The United States Federal Reserve's new round of quantitative easing will drive capital to China and other Asian countries, but China needs to raise interest rates to tighten its monetary policy to tame inflation, economists said Thursday.
The Fed will buy an additional US$600 billion of Treasuries through June in an expansion of a record stimulus. The Federal Open Market Committee kept its benchmark interest rate for overnight inter-bank loans at zero to 0.25 percent, where it has been since December 2008.

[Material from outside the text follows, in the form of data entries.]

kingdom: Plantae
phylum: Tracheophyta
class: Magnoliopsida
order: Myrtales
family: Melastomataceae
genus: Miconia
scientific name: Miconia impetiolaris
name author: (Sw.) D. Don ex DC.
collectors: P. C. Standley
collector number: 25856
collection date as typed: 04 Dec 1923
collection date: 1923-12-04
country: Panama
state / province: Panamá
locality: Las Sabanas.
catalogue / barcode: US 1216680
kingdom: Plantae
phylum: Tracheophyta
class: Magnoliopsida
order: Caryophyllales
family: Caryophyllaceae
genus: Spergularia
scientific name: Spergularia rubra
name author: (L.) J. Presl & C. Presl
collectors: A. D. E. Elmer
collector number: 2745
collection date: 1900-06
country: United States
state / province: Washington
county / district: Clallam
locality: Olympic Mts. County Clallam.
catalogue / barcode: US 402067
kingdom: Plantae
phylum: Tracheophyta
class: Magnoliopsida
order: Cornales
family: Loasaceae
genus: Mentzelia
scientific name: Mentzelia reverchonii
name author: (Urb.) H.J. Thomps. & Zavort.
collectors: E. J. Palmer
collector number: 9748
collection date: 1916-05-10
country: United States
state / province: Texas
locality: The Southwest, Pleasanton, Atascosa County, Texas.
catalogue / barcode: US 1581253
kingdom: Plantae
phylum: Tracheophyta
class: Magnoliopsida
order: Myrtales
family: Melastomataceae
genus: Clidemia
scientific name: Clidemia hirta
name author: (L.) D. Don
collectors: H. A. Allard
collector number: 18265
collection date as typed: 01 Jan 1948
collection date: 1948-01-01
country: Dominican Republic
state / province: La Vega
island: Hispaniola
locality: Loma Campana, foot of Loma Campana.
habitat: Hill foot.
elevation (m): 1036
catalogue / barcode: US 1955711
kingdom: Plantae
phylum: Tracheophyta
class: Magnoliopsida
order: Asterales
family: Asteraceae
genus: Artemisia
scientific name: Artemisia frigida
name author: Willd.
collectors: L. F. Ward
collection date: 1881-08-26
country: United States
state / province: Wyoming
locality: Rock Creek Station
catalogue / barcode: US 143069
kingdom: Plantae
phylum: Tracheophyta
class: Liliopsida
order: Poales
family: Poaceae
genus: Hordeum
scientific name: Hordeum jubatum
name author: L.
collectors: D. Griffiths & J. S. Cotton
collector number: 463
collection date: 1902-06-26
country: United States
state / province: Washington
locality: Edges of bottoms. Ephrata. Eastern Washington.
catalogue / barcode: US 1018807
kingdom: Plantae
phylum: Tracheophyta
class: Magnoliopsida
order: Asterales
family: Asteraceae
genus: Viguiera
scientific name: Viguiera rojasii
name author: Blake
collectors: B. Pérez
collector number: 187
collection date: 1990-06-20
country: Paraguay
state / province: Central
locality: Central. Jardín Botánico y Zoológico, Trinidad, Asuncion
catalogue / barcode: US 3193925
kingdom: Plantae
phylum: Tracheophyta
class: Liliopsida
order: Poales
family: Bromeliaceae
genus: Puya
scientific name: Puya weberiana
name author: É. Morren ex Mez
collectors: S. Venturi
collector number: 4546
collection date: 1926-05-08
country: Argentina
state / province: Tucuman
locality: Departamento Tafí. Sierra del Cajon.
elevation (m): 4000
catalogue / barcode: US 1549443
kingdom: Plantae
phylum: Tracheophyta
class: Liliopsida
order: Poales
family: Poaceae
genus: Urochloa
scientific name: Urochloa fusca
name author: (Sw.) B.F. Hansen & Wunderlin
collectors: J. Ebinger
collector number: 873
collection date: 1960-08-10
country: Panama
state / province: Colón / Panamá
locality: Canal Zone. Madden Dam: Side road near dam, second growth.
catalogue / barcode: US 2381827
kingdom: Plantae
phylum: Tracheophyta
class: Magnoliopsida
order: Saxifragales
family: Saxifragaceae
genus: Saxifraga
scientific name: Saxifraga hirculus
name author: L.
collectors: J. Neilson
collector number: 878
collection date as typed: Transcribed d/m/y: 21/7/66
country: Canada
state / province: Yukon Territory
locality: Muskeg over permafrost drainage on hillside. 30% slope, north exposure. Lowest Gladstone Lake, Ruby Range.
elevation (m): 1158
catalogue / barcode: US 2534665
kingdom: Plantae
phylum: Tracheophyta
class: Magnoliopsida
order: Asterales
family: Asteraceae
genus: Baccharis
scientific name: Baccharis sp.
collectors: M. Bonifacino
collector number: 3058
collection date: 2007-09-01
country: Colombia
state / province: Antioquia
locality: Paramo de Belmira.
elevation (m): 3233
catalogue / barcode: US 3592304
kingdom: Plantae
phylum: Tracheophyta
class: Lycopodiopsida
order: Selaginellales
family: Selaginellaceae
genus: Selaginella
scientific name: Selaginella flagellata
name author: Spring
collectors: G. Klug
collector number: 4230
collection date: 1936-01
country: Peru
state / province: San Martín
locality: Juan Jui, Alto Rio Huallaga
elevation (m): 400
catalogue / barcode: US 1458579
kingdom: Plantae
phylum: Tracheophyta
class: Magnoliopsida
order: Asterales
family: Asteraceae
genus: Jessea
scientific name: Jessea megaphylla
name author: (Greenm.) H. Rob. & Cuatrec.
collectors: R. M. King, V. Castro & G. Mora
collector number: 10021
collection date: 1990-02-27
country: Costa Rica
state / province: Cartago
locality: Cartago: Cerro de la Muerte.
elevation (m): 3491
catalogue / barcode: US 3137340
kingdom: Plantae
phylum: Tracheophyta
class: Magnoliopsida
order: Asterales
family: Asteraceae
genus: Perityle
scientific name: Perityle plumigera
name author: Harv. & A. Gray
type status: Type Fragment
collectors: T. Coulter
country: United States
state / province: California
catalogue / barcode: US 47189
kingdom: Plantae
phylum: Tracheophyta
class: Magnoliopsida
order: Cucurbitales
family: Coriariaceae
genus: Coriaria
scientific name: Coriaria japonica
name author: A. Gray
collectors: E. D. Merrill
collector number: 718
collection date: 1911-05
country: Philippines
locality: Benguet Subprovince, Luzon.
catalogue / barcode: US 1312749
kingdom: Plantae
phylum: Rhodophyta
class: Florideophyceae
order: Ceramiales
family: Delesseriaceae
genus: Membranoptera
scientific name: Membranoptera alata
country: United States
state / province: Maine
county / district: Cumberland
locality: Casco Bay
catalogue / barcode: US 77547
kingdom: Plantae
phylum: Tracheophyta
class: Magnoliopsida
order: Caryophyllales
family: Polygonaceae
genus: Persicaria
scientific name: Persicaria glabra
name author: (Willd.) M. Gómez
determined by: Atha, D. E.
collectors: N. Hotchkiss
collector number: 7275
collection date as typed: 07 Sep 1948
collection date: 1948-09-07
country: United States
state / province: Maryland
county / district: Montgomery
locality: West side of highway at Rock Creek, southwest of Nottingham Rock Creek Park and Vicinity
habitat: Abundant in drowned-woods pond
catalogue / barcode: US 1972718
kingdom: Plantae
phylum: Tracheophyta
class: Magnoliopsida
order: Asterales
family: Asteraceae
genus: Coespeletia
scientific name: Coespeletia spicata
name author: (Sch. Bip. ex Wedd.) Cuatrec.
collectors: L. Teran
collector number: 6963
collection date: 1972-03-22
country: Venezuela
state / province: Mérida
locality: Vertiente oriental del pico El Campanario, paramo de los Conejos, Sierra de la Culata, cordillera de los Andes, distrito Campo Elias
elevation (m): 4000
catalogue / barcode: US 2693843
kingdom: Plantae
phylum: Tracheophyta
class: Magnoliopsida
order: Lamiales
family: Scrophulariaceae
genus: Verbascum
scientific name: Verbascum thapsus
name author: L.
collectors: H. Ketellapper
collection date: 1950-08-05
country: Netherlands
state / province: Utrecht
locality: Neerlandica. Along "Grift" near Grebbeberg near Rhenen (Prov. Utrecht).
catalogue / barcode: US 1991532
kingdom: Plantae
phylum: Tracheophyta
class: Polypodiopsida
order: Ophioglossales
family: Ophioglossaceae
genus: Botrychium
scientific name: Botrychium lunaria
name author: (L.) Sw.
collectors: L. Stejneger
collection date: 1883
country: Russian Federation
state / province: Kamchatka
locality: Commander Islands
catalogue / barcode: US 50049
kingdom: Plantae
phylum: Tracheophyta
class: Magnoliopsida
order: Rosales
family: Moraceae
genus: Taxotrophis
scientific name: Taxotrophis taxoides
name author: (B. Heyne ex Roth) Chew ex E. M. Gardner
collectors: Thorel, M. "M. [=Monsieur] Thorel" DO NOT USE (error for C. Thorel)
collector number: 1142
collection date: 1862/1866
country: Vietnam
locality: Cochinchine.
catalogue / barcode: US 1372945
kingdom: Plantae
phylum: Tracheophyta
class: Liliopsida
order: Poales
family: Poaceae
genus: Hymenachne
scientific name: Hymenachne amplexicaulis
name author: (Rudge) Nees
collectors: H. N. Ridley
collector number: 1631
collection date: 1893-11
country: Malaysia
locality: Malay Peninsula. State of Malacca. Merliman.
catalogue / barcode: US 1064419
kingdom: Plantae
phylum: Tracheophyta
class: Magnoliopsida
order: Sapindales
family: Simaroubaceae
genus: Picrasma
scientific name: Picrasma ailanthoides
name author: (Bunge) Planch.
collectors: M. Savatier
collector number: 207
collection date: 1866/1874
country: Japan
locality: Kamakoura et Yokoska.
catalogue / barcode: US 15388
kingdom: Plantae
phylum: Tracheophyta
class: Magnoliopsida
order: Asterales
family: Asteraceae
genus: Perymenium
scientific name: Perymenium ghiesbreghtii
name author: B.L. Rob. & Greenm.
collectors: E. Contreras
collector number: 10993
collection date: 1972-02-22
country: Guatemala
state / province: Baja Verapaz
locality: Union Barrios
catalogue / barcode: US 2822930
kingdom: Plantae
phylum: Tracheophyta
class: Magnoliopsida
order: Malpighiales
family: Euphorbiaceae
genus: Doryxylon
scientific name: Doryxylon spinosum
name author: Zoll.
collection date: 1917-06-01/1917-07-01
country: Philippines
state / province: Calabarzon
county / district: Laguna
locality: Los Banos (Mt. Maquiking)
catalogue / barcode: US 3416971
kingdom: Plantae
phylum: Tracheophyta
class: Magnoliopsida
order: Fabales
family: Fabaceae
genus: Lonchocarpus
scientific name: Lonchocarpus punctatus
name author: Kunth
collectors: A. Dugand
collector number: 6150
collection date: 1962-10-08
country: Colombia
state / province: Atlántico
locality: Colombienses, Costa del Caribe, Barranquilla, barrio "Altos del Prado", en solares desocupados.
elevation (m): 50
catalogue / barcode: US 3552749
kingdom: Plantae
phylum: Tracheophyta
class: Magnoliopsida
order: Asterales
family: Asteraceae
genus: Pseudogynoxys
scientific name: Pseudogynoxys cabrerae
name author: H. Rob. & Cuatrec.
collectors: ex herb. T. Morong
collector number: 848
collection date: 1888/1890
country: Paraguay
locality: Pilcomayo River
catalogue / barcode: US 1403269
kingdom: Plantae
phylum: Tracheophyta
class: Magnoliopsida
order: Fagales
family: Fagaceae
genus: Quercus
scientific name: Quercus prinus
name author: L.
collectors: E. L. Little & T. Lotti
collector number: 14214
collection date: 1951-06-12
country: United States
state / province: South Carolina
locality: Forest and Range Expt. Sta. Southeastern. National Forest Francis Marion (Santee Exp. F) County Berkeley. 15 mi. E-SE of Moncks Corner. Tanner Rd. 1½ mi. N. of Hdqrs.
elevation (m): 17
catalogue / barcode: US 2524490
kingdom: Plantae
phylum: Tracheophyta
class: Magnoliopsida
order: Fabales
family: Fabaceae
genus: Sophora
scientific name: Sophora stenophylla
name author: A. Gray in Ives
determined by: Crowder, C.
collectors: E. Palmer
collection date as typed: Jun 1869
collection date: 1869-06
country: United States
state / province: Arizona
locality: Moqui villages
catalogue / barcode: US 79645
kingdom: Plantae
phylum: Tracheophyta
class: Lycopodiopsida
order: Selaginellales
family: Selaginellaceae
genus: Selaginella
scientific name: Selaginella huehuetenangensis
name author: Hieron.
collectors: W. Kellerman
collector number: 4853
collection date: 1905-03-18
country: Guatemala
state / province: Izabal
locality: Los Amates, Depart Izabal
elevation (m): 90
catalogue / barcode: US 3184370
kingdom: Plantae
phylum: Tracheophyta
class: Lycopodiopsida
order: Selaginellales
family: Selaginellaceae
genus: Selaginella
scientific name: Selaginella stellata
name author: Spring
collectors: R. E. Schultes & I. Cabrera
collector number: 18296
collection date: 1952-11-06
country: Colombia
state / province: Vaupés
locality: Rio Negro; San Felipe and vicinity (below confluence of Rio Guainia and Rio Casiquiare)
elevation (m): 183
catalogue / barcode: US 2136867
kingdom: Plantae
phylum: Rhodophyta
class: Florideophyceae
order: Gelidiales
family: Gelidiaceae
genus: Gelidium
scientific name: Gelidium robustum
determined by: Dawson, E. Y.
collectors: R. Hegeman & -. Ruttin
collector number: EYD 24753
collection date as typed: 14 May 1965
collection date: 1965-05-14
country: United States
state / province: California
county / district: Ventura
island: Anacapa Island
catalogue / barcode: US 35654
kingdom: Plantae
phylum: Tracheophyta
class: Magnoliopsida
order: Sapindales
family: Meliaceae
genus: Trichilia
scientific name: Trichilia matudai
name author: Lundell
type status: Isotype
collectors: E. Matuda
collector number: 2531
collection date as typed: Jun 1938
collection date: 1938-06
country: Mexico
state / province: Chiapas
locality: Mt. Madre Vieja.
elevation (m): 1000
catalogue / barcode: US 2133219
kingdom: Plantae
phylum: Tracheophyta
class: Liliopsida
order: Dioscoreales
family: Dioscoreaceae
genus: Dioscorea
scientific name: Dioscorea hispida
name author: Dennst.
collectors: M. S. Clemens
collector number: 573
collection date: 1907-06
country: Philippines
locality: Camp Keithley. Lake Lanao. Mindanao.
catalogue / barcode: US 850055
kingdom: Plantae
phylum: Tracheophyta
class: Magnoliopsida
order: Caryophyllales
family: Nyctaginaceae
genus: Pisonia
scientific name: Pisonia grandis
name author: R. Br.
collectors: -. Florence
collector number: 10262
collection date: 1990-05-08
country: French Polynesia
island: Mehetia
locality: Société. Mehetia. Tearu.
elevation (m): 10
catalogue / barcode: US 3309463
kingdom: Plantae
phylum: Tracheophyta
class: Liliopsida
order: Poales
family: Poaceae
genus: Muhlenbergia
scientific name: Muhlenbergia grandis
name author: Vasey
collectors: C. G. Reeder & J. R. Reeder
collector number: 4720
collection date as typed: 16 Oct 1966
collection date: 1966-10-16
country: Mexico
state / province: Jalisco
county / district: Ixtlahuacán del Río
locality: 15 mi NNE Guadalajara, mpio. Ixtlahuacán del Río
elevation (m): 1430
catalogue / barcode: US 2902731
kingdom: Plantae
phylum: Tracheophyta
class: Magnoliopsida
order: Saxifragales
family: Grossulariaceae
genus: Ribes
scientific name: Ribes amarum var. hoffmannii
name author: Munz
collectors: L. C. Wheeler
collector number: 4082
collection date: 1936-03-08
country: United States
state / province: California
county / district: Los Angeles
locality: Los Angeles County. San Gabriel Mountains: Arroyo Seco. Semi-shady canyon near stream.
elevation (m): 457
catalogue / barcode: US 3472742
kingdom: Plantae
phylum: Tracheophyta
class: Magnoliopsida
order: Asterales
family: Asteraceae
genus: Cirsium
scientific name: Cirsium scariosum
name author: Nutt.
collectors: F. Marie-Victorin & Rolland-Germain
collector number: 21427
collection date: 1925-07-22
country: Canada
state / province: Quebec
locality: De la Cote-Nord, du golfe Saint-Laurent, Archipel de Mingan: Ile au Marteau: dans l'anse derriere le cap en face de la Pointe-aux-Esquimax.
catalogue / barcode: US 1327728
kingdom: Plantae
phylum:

The near-zero US interest rates and forecast of a weak US dollar are expected to push liquidity toward countries in the Asia-Pacific. The countries, including China, Singapore, India, Malaysia, South Korea, Vietnam and Australia, have already raised interest rates and increased the interest spread between Asian currencies and the greenback.
China is seen to raise its interest rates once more this year and more rate hikes are likely in 2011 as inflation becomes a priority in monetary policy, economists said yesterday.
"The priority of the People's Bank of China is to curb inflation," said Lu Zhengwei, an Industrial Bank senior economist in Shanghai. "Economic growth concerns faded out and a de facto tightening is to come."
Lu said he expects three to four more interest rate increases through next year, each 25 basis points, or 0.25 percentage points.
China surprisingly raised its interest rates on October 20, the first hike in nearly three years to mop up liquidity amid a nearly two-year high inflation of 3.6 percent in September.
The World Bank said on Wednesday that China still needs to further increase interest rates.